SWWIM sustains and celebrates women poets by connecting creatives across generations and by curating a living archive of contemporary poetry, while solidifying Miami as a nexus for the literary arts.

ChapStick

Little girls in small towns love
their ChapStick: vanilla bean,
coca cola, root beer. They dig
in their mothers’ purses,
fingering loose pennies
and half sticks of bubble gum,
searching for the elusive lip balm.
They beg for extra money
in store check-out lines, longing
for flavors that taunt them
from the shelves.
They know the smooth wax soothes
split lips parched in the dead
of winter-dry months.
They watch their mothers
rub lotion through the pinched
lines around their eyes, favorite
aunts smooth oil on their torn
cuticles.
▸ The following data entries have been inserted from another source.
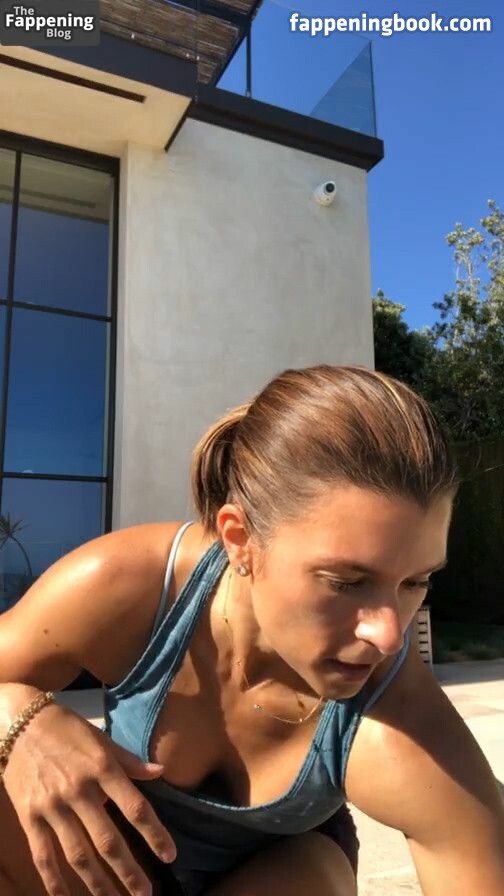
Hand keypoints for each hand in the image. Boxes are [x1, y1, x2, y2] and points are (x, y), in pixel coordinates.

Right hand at [2, 695, 175, 895]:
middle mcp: (79, 791)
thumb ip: (129, 761)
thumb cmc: (67, 729)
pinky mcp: (30, 817)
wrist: (20, 723)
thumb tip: (160, 771)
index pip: (135, 808)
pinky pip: (44, 855)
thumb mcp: (101, 738)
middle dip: (129, 871)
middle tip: (146, 894)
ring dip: (99, 883)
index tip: (170, 856)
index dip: (155, 834)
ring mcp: (52, 807)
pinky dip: (55, 881)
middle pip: (108, 840)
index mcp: (102, 768)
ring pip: (79, 855)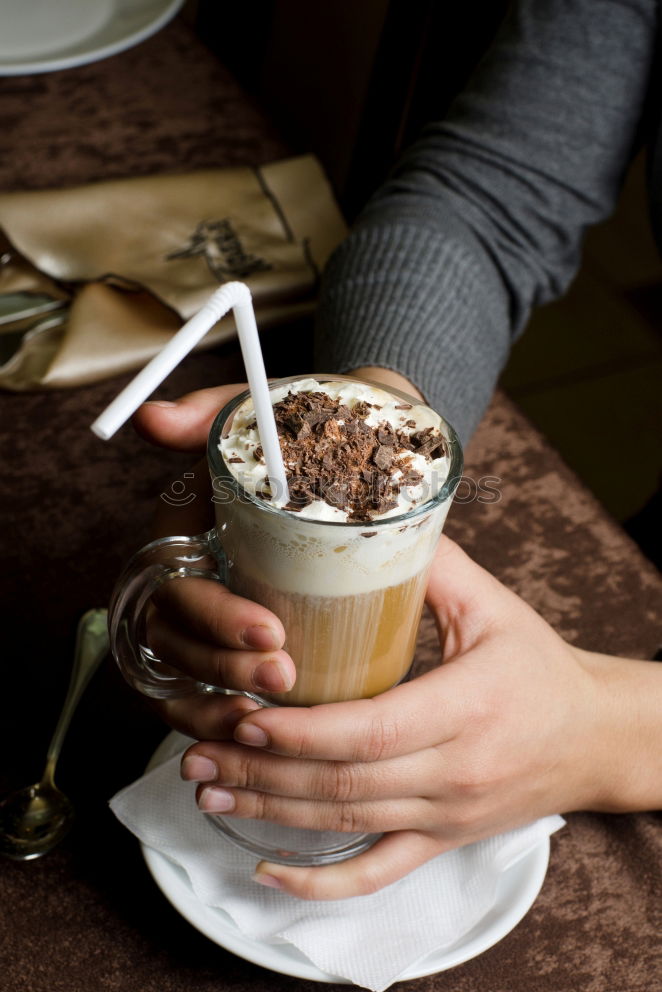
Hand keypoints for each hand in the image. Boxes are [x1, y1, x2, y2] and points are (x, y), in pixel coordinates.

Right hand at [132, 368, 424, 738]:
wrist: (369, 437)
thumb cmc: (319, 425)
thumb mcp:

Even their older sisters
dot snags in their nylons
with clear fingernail polish.
These girls already believe in salves
for all the raw wounds women
around them are forced to wear:
rough elbows and heels, paper cuts,
deep scrapes that never healed, but
turned to scabs, and then scars.


Karen J. Weyant's poetry has been published in Arsenic Lobster, Cave Wall, Cold Mountain Review, Copper Nickel, Poetry East, Rattle, River Styx, Tahoma Literary Review, and Whiskey Island. She is the author of two poetry chapbooks, Stealing Dust(Finishing Line Press, 2009) and Wearing Heels in the Rust Belt (Winner of Main Street Rag's 2011 Chapbook Contest). She teaches at Jamestown Community College in Jamestown, New York. When she is not teaching, she explores the rural Rust Belt of northern Pennsylvania and western New York.